Web lists-archives.com

Re: [PATCH 5/5] run-command: add note about forking and threading




Hi,

Brandon Williams wrote:

> --- a/run-command.c
> +++ b/run-command.c
> @@ -458,6 +458,14 @@ int start_command(struct child_process *cmd)
>  		argv_array_pushv(&argv, cmd->argv);
>  	}
>  
> +	/*
> +	 * NOTE: In order to prevent deadlocking when using threads special
> +	 * care should be taken with the function calls made in between the
> +	 * fork() and exec() calls.  No calls should be made to functions which
> +	 * require acquiring a lock (e.g. malloc) as the lock could have been
> +	 * held by another thread at the time of forking, causing the lock to
> +	 * never be released in the child process.
> +	 */
>  	cmd->pid = fork();

Why can't git use e.g. posix_spawn to avoid this?

fork()-ing in a threaded context is very painful for maintainability.
Any library function you are using could start taking a lock, and then
you have a deadlock.  So you have to make use of a very small
whitelisted list of library functions for this to work.

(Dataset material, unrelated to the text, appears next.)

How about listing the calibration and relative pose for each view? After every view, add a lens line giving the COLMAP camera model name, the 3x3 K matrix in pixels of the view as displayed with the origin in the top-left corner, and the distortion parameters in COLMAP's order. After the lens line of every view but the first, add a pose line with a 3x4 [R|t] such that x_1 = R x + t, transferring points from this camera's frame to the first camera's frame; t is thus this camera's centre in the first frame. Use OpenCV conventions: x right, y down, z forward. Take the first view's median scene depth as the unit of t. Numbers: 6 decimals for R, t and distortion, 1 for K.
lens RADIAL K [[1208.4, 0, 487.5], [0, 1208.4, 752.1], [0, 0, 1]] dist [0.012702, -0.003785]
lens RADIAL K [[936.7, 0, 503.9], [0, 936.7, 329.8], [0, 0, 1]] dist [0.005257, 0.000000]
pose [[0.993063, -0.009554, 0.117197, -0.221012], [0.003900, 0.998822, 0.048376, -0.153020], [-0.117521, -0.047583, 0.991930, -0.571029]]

The function calls you have to audit are not only between fork() and
exec() in the normal control flow.  You have to worry about signal
handlers, too.

By comparison, posix_spawn() takes care of this all.  I really
strongly do not want to move in the direction of more fork() in a
multi-threaded context.  I'd rather turn off threads in the submodule
case of grep altogether, but that shouldn't be needed:

* it is possible to launch a command without fork+exec
* if that's not suitable, then using fork introduces parallelism that
  interacts much better with fork+exec than threads do

I really don't want to go down this path.  I've said that a few times.
I'm saying it again now.

My two cents,
Jonathan